═════ Texte d'étude ═════

Dans la zone de Waladec, située dans la commune de Djilor (région de Fatick), la campagne de commercialisation de l’arachide suscite une vive inquiétude chez de nombreux producteurs. Plusieurs paysans accusent un opérateur économique de leur avoir collecté d’importantes quantités de graines sans honorer ses engagements de paiement.
Selon Mouhamed Keita, chef du village de Kamatane Secco, l’opérateur incriminé, identifié sous le nom de Modou Fall, originaire de Tivaouane, aurait mené ses opérations avec l’appui d’un commis peseur nommé Idrissa Diawara. Ensemble, ils auraient sillonné plusieurs villages de la zone pour procéder à la collecte de l’arachide auprès des producteurs.
Les localités concernées incluent notamment Kamatane Mbar, Keur Omar, Diagane, Ban samane, Keur Kécouta et Kamatane Secco.
Dans ces villages, de nombreux agriculteurs affirment avoir remis leur production en toute confiance, dans l’espoir d’un paiement rapide conformément aux engagements pris.
« À chaque fois que nous l’appelons, il nous promet de nous payer », témoigne Samba Ba, porte-parole des populations locales. « Récemment, durant la grève des transporteurs, il nous a expliqué qu’il disposait de l’argent, mais qu’il ne pouvait pas se déplacer pour nous régler à cause des difficultés de transport », ajoute-t-il.
Des explications jugées peu convaincantes par les producteurs, qui dénoncent des promesses répétées sans suite concrète.

═════ Contenu des données ═════

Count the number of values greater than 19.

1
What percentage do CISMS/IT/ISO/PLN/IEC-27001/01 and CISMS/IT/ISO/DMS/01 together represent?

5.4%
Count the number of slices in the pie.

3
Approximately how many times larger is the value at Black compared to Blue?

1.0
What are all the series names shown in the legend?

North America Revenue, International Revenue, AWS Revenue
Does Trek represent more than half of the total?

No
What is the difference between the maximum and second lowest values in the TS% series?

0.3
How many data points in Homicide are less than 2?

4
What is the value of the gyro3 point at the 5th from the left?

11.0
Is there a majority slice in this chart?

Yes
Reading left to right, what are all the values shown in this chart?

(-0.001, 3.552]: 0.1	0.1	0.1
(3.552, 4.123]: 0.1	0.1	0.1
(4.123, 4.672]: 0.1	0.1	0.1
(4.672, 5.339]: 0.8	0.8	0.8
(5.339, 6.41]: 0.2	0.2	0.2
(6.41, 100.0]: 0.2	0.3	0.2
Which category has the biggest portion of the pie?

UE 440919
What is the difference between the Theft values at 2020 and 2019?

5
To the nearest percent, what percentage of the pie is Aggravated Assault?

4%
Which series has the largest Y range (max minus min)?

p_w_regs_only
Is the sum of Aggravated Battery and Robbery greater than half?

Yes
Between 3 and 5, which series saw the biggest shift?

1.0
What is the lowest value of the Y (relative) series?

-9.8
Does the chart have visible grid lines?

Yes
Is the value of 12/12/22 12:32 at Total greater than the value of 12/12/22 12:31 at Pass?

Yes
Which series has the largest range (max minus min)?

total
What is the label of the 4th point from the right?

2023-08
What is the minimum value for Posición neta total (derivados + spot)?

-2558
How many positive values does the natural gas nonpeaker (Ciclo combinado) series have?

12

═════

--- Énoncé A ---
Dans le texte sur la campagne arachidière de Waladec, quelle raison l'opérateur a-t-il donnée pour ne pas avoir payé les producteurs durant la grève des transporteurs ? Répondez en une à trois phrases.
--- Énoncé B ---
Rédigez la suite du texte sur la campagne arachidière de Waladec à partir de sa dernière phrase.
Les items n'interviennent en rien dans cet exercice.

--- Réponse attendue A ---
Il a affirmé disposer de l'argent, mais ne pas pouvoir se déplacer pour régler les producteurs. Il a attribué cette impossibilité aux difficultés de transport causées par la grève des transporteurs.

--- Réponse attendue B ---
« Plusieurs d’entre nous évoquent des pertes financières importantes, dans un contexte où la culture de l’arachide représente notre principale source de revenus », a-t-il souligné.
Face à cette situation, les paysans parlent ouvertement d’une présumée escroquerie et envisagent de saisir les autorités administratives et judiciaires compétentes afin que toute la lumière soit faite sur cette affaire. Ils réclament également que les responsabilités soient clairement établies et que les préjudices subis soient réparés.
Au-delà de ce cas, cette affaire met en lumière la vulnérabilité des producteurs face à certains circuits informels de commercialisation. Elle relance ainsi le débat sur la nécessité d’un meilleur encadrement du secteur arachidier, notamment en matière de régulation des acteurs et de sécurisation des transactions.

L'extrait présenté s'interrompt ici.